La consigne – Selon le texte sur le Brexit ci-dessous, pendant combien de temps le Royaume-Uni reste-t-il membre à part entière de l'UE pendant la période de transition prévue par l'article 50 ?

Texte fourni –
● ● ● ● ●

Lors du référendum du 23 juin, les Britanniques ont décidé à une large majorité (51,9 %, soit plus de 1 million de voix d’avance) de voter pour le Brexit, la sortie du Royaume-Uni (RU) de l’Union européenne (UE). Ce vote aura des conséquences économiques et politiques, non seulement pour le RU mais aussi pour l’UE.

À ce stade, les inconnues sont nombreuses. Le choix des Britanniques ouvre une période d’incertitudes, synonyme de volatilité à court terme pour les marchés financiers, au Royaume-Uni comme en Europe. À cela vient s’ajouter l’agenda politique très chargé d’ici la fin de l’année : élections législatives en Espagne dimanche 26 juin, referendum constitutionnel en Italie en octobre, élections présidentielles aux États-Unis en novembre.

Quel processus politique de sortie pour le Royaume-Uni ?

Conformément à l’engagement pris par David Cameron durant la campagne référendaire, le gouvernement britannique devrait entériner le résultat du vote en invoquant l’article 50 du Traité de Lisbonne1qui précise les conditions de sortie.

Remarquons néanmoins que rien ne l’oblige à agir rapidement. Une fois la procédure engagée, le Royaume-Uni devra renégocier des accords commerciaux avec l’ensemble de ses partenaires commerciaux (y compris ceux qui sont hors de l’UE) s’il veut éviter de se caler sur les règles minimalistes de l’Organisation Mondiale du Commerce (OMC). L’article 50 prévoit que, pendant la période de transition, le Royaume-Uni reste membre à part entière de l’UE pendant une période de deux années. Cette période est prolongeable si besoin mais la décision nécessite l’unanimité du Conseil Européen. Dans le cadre de ce processus, notons que la grande majorité des analystes politiques table sur la démission rapide du Premier ministre britannique bien que ce dernier ait répété à plusieurs reprises qu’il resterait à son poste quoi qu’il arrive.

Que vont devenir les relations économiques entre le Royaume-Uni et l’UE ?

● ● ● ● ●

Données extraites –
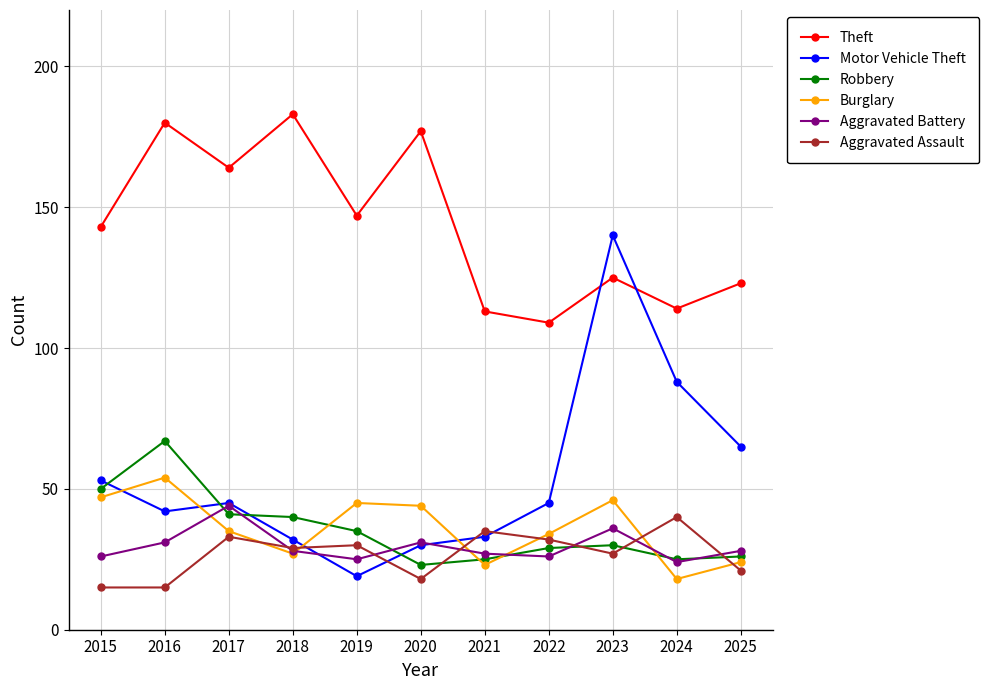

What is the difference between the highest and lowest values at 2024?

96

● ● ● ● ●

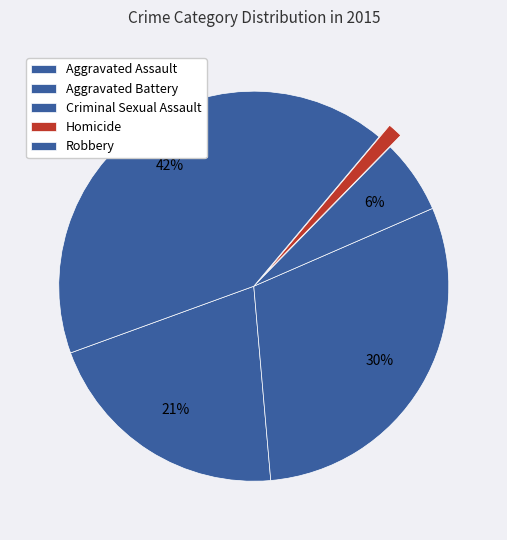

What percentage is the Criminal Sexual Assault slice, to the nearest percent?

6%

● ● ● ● ●

Solution – Pendant deux ans.